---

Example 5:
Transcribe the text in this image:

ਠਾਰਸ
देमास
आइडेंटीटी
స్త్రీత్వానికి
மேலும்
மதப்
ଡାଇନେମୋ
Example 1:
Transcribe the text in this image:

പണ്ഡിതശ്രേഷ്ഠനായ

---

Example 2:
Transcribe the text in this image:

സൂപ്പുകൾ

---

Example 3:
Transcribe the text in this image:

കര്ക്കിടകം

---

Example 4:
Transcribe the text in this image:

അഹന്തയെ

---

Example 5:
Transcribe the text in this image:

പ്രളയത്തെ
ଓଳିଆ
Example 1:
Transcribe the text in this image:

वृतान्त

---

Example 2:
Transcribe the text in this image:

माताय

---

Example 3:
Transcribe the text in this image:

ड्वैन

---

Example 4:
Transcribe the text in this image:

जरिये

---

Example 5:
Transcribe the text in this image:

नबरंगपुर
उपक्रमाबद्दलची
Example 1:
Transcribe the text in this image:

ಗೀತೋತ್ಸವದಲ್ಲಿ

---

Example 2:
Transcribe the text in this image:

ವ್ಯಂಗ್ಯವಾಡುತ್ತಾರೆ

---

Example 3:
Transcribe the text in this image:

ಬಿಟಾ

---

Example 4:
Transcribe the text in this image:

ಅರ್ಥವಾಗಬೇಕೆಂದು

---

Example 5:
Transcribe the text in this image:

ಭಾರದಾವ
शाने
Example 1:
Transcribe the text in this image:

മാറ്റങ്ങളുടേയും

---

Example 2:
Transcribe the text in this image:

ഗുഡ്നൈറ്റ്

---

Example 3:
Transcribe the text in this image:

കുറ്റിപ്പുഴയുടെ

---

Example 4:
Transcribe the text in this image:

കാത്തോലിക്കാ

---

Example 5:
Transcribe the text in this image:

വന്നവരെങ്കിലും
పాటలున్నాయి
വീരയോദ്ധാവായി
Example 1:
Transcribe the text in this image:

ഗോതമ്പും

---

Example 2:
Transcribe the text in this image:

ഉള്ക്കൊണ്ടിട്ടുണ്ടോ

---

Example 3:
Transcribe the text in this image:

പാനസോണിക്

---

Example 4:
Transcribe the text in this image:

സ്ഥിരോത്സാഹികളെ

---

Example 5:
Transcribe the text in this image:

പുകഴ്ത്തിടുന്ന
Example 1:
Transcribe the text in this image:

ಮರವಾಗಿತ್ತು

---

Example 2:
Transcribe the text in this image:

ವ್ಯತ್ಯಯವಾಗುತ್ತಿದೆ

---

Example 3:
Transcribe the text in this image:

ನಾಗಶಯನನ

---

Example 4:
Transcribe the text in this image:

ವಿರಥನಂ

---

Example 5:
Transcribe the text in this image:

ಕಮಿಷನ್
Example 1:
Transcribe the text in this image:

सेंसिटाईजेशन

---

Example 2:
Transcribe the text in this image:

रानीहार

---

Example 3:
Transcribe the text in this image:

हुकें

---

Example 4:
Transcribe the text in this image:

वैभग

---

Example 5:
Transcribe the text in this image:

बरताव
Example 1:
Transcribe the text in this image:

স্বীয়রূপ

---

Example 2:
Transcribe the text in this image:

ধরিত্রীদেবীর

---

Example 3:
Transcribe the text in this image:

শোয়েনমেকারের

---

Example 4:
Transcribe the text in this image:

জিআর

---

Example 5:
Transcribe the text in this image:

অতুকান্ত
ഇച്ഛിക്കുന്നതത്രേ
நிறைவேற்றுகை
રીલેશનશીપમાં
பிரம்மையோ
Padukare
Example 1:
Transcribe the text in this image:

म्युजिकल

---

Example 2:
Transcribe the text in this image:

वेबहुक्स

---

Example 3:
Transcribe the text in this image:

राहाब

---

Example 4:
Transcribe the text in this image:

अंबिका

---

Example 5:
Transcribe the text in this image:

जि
——
STATED GOAL: Render the records above as a Markdown table with the columns Row and Line. Give each non-blank line its own numbered row and leave out blank lines.

TASK RESULT:
| Row | Line |
|---|---|
| 1 | --- |
| 2 | Example 5: |
| 3 | Transcribe the text in this image: |
| 4 | ਠਾਰਸ |
| 5 | देमास |
| 6 | आइडेंटीटी |
| 7 | స్త్రీత్వానికి |
| 8 | மேலும் |
| 9 | மதப் |
| 10 | ଡାଇନେମୋ |
| 11 | Example 1: |
| 12 | Transcribe the text in this image: |
| 13 | പണ്ഡിതശ്രേഷ്ഠനായ |
| 14 | --- |
| 15 | Example 2: |
| 16 | Transcribe the text in this image: |
| 17 | സൂപ്പുകൾ |
| 18 | --- |
| 19 | Example 3: |
| 20 | Transcribe the text in this image: |
| 21 | കര്ക്കിടകം |
| 22 | --- |
| 23 | Example 4: |
| 24 | Transcribe the text in this image: |
| 25 | അഹന്തയെ |
| 26 | --- |
| 27 | Example 5: |
| 28 | Transcribe the text in this image: |
| 29 | പ്രളയത്തെ |
| 30 | ଓଳିଆ |
| 31 | Example 1: |
| 32 | Transcribe the text in this image: |
| 33 | वृतान्त |
| 34 | --- |
| 35 | Example 2: |
| 36 | Transcribe the text in this image: |
| 37 | माताय |
| 38 | --- |
| 39 | Example 3: |
| 40 | Transcribe the text in this image: |
| 41 | ड्वैन |
| 42 | --- |
| 43 | Example 4: |
| 44 | Transcribe the text in this image: |
| 45 | जरिये |
| 46 | --- |
| 47 | Example 5: |
| 48 | Transcribe the text in this image: |
| 49 | नबरंगपुर |
| 50 | उपक्रमाबद्दलची |
| 51 | Example 1: |
| 52 | Transcribe the text in this image: |
| 53 | ಗೀತೋತ್ಸವದಲ್ಲಿ |
| 54 | --- |
| 55 | Example 2: |
| 56 | Transcribe the text in this image: |
| 57 | ವ್ಯಂಗ್ಯವಾಡುತ್ತಾರೆ |
| 58 | --- |
| 59 | Example 3: |
| 60 | Transcribe the text in this image: |
| 61 | ಬಿಟಾ |
| 62 | --- |
| 63 | Example 4: |
| 64 | Transcribe the text in this image: |
| 65 | ಅರ್ಥವಾಗಬೇಕೆಂದು |
| 66 | --- |
| 67 | Example 5: |
| 68 | Transcribe the text in this image: |
| 69 | ಭಾರದಾವ |
| 70 | शाने |
| 71 | Example 1: |
| 72 | Transcribe the text in this image: |
| 73 | മാറ്റങ്ങളുടേയും |
| 74 | --- |
| 75 | Example 2: |
| 76 | Transcribe the text in this image: |
| 77 | ഗുഡ്നൈറ്റ് |
| 78 | --- |
| 79 | Example 3: |
| 80 | Transcribe the text in this image: |
| 81 | കുറ്റിപ്പുഴയുടെ |
| 82 | --- |
| 83 | Example 4: |
| 84 | Transcribe the text in this image: |
| 85 | കാത്തോലിക്കാ |
| 86 | --- |
| 87 | Example 5: |
| 88 | Transcribe the text in this image: |
| 89 | വന്നവരെങ്കിലും |
| 90 | పాటలున్నాయి |
| 91 | വീരയോദ്ധാവായി |
| 92 | Example 1: |
| 93 | Transcribe the text in this image: |
| 94 | ഗോതമ്പും |
| 95 | --- |
| 96 | Example 2: |
| 97 | Transcribe the text in this image: |
| 98 | ഉള്ക്കൊണ്ടിട്ടുണ്ടോ |
| 99 | --- |
| 100 | Example 3: |
| 101 | Transcribe the text in this image: |
| 102 | പാനസോണിക് |
| 103 | --- |
| 104 | Example 4: |
| 105 | Transcribe the text in this image: |
| 106 | സ്ഥിരോത്സാഹികളെ |
| 107 | --- |
| 108 | Example 5: |
| 109 | Transcribe the text in this image: |
| 110 | പുകഴ്ത്തിടുന്ന |
| 111 | Example 1: |
| 112 | Transcribe the text in this image: |
| 113 | ಮರವಾಗಿತ್ತು |
| 114 | --- |
| 115 | Example 2: |
| 116 | Transcribe the text in this image: |
| 117 | ವ್ಯತ್ಯಯವಾಗುತ್ತಿದೆ |
| 118 | --- |
| 119 | Example 3: |
| 120 | Transcribe the text in this image: |
| 121 | ನಾಗಶಯನನ |
| 122 | --- |
| 123 | Example 4: |
| 124 | Transcribe the text in this image: |
| 125 | ವಿರಥನಂ |
| 126 | --- |
| 127 | Example 5: |
| 128 | Transcribe the text in this image: |
| 129 | ಕಮಿಷನ್ |
| 130 | Example 1: |
| 131 | Transcribe the text in this image: |
| 132 | सेंसिटाईजेशन |
| 133 | --- |
| 134 | Example 2: |
| 135 | Transcribe the text in this image: |
| 136 | रानीहार |
| 137 | --- |
| 138 | Example 3: |
| 139 | Transcribe the text in this image: |
| 140 | हुकें |
| 141 | --- |
| 142 | Example 4: |
| 143 | Transcribe the text in this image: |
| 144 | वैभग |
| 145 | --- |
| 146 | Example 5: |
| 147 | Transcribe the text in this image: |
| 148 | बरताव |
| 149 | Example 1: |
| 150 | Transcribe the text in this image: |
| 151 | স্বীয়রূপ |
| 152 | --- |
| 153 | Example 2: |
| 154 | Transcribe the text in this image: |
| 155 | ধরিত্রীদেবীর |
| 156 | --- |
| 157 | Example 3: |
| 158 | Transcribe the text in this image: |
| 159 | শোয়েনমেকারের |
| 160 | --- |
| 161 | Example 4: |
| 162 | Transcribe the text in this image: |
| 163 | জিআর |
| 164 | --- |
| 165 | Example 5: |
| 166 | Transcribe the text in this image: |
| 167 | অতুকান্ত |
| 168 | ഇച്ഛിക്കുന്നതത്രേ |
| 169 | நிறைவேற்றுகை |
| 170 | રીલેશનશીપમાં |
| 171 | பிரம்மையோ |
| 172 | Padukare |
| 173 | Example 1: |
| 174 | Transcribe the text in this image: |
| 175 | म्युजिकल |
| 176 | --- |
| 177 | Example 2: |
| 178 | Transcribe the text in this image: |
| 179 | वेबहुक्स |
| 180 | --- |
| 181 | Example 3: |
| 182 | Transcribe the text in this image: |
| 183 | राहाब |
| 184 | --- |
| 185 | Example 4: |
| 186 | Transcribe the text in this image: |
| 187 | अंबिका |
| 188 | --- |
| 189 | Example 5: |
| 190 | Transcribe the text in this image: |
| 191 | जि |